A caminho da casa de uma das atuais 322 doadoras, ele não tira da cabeça as cerca de 130 crianças que dependem daquele transporte. “Tem bebês que a gente pega que cabem na palma da mão da gente”, comove-se. “Fico até emocionado. Não tem como não se sensibilizar. Cada bebê tem de seis a oito mamadas diárias. Os prematuros mais debilitados vão pro leite materno, mas têm alguns que precisam ter a alimentação complementada. Nós precisaríamos de mil doadoras”.

Ciente de que a quantidade de leite arrecadado não é suficiente para atender a todos os recém-nascidos que precisam, Márcio não admite a possibilidade de perda de nenhuma doação, independente de qualquer imprevisto. Não foram poucas as vezes que o subtenente precisou sair do posto para resgatar uma equipe nas ruas.“Quando um carro dá prego, tem que pegar o leite logo. Já tive situações em que o carro quebrou 19h30 no interior de Marituba e eu tive que ir rebocar a equipe preocupado com o leite”.

Além dos problemas mecânicos, Márcio também já teve que enfrentar outras dificuldades para garantir que o leite já doado não se perdesse. Acima de qualquer problema está a necessidade de não deixar os vidros com as doações passarem mais de quatro horas fora do congelador. “Já fomos assaltados no Paar uma vez e eu tive que pegar a chave reserva do carro para resgatar a equipe. Além da preocupação com a segurança deles (demais bombeiros da equipe), tinha a preocupação com o leite. É um trabalho bonito, mas também perigoso”, lembra. “Já cansamos de recolher leite debaixo de chuva, se o carro atola a gente desce mesmo na lama... onde tiver leite, a gente vai”.

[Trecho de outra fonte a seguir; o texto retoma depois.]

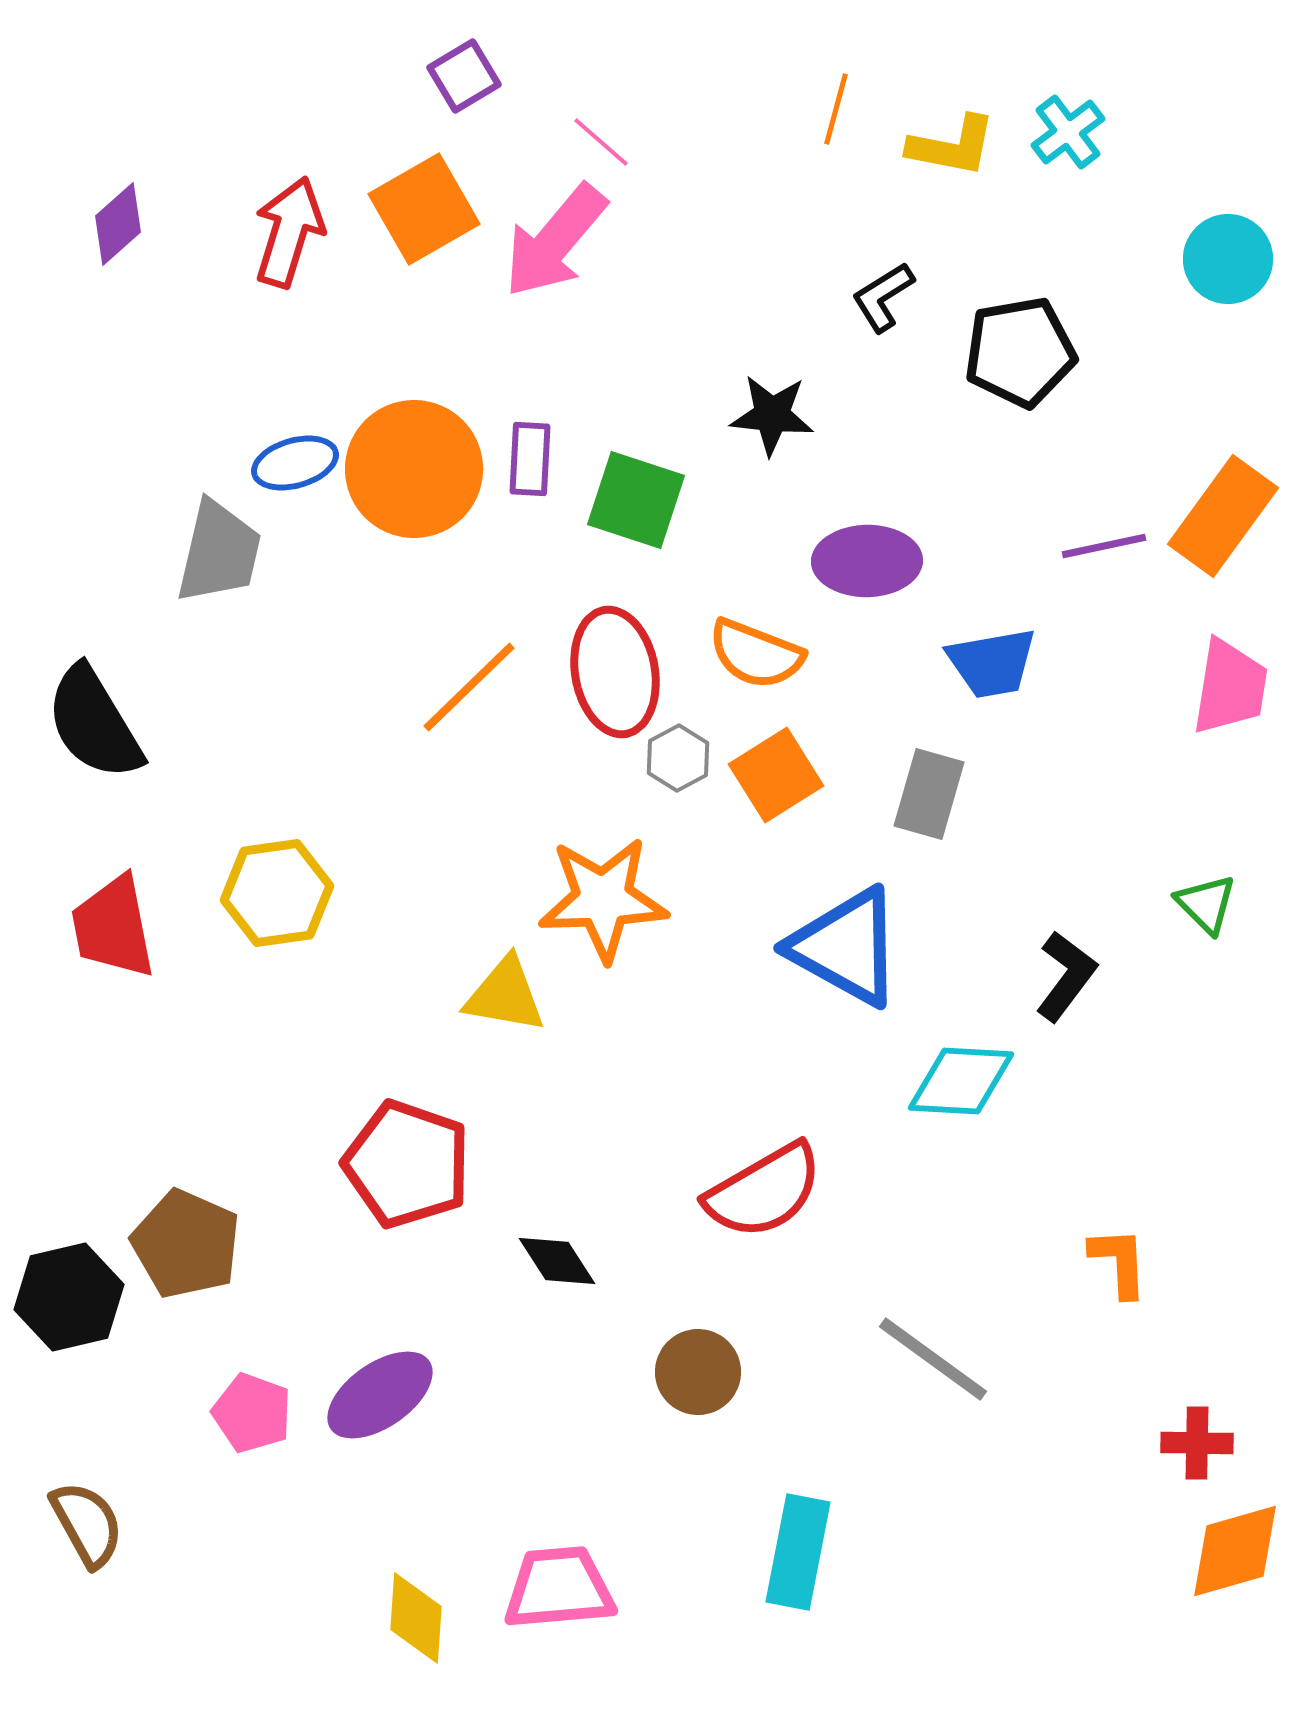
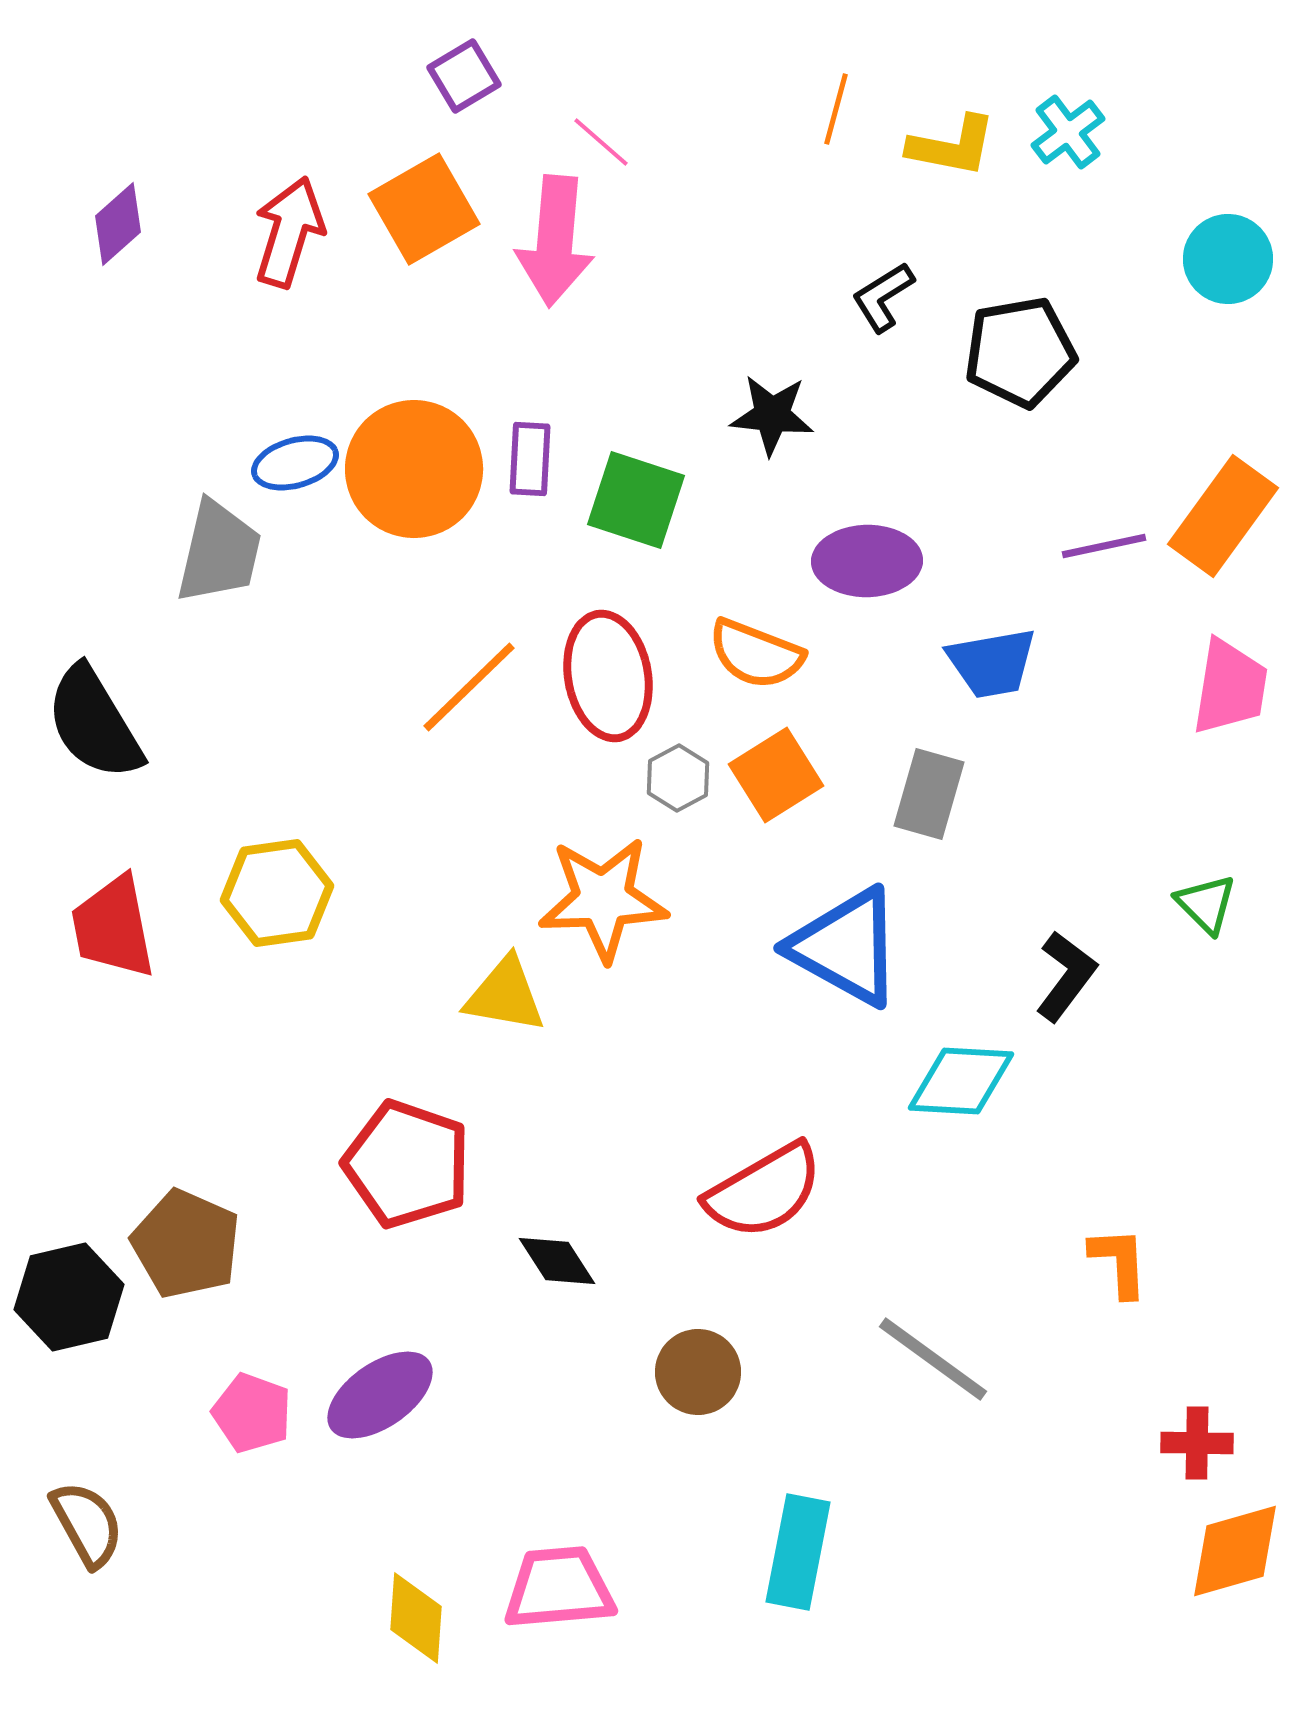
pink arrow at (555, 241): rotated 35 degrees counterclockwise
red ellipse at (615, 672): moved 7 px left, 4 px down
gray hexagon at (678, 758): moved 20 px down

Quando o trabalho ainda dependia da doação de poucas mães em alguns bairros de Belém, o subtenente também não se esqueceu da grande importância que um vidro de leite materno pode fazer na vida de uma criança que luta para sobreviver. “Quando eu comecei a rota de Castanhal, ia para lá só para pegar um vidro. Muita gente questionava porque eu ia para tão longe gastando gasolina para pegar só um pote. Eu dizia que era apenas o começo”, lembra. “Hoje já são nove doadoras lá. Só de saber que esse leite ajuda para que eles (bebês prematuros) fiquem bem... Esse trabalho é só pra quem gosta muito mesmo”.

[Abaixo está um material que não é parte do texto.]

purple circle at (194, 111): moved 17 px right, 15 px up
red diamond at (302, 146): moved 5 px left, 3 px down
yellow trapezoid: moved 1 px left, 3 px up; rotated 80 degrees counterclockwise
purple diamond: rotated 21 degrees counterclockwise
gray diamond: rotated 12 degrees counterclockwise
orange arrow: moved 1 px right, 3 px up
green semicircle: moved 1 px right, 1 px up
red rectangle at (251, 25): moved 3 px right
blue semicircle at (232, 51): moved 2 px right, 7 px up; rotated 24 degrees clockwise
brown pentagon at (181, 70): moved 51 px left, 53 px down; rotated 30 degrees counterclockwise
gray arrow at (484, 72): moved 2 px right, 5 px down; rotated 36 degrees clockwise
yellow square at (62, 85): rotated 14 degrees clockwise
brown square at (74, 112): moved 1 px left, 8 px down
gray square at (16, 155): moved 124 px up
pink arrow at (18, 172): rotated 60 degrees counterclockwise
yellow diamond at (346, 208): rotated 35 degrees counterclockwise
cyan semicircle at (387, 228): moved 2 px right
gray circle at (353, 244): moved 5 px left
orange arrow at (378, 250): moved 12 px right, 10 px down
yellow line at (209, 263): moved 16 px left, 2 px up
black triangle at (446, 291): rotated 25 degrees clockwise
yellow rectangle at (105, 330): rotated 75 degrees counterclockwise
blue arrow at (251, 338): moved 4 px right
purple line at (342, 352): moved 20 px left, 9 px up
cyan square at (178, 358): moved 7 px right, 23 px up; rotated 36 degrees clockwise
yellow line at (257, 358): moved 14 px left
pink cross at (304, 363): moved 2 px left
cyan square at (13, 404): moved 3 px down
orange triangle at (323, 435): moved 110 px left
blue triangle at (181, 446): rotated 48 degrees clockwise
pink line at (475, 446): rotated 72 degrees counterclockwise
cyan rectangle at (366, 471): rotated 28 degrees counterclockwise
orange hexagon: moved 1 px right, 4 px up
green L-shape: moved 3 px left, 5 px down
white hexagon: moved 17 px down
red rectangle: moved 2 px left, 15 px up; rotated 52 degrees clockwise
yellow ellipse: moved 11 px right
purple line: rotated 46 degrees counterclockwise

Tomado pelo mesmo sentimento que o fez insistir em recolher a doação no município, ele não poupa esforços para conquistar novas doadoras. Para além dos muros onde o trabalho burocrático acontece, ele leva a importância da doação para dentro da própria casa e para qualquer lugar onde tem a oportunidade de falar. “Tenho kit em casa, quando sei que tem alguém na minha rua, levo o kit orientação. Levo folder pra casa onde vou, falo do projeto, peço doação de vidro. É uma doação minha também”, acredita. “Na última ida a Castanhal eu consegui mais três doadoras por intermédio da minha mãe”.

Doação ganha mais adeptos

Encontrado o endereço de umas das doadoras atendidas pela rota do dia, Mário Souza vê, mais uma vez, a doação de leite ganhar adeptos. Diante da mãe doadora que amamenta seu filho e a de muitas outras mães que não podem fazer o mesmo, ele se preocupa não apenas com o leite que o levou até ali. A primeira pergunta é direcionada à família. “Boa tarde! O neném está bem? Está tudo bem com vocês?”.

Entre a conversa rápida que envolve além de algumas orientações, a explicação de como o trabalho é desenvolvido, Márcio ouve de Maria Alcione Resque, mãe que começou a doar leite oito dias após o nascimento do primogênito Felipe Bruno, algo que gostaria de ouvir de todas as doadoras do projeto. “Se eu pudesse fazer parte desse projeto, eu faria devido a necessidade dessas crianças. Já tinha pensando até em começar uma campanha nas redes sociais para incentivar as pessoas a doarem também”.

Sem conseguir esconder a felicidade ao perceber que a causa conseguiu contagiar mais uma pessoa, ele só consegue agradecer pela possibilidade de poder continuar ajudando a salvar vidas. “Eu fico muito feliz em saber disso. A gente conta com todo mundo para fazer a divulgação”. Com os três vidros de leite recolhidos após a visita, Márcio segue de volta para seu posto com a certeza de que aquela doação fará a diferença no desenvolvimento de centenas de crianças que lutam dia a dia para se manterem vivas.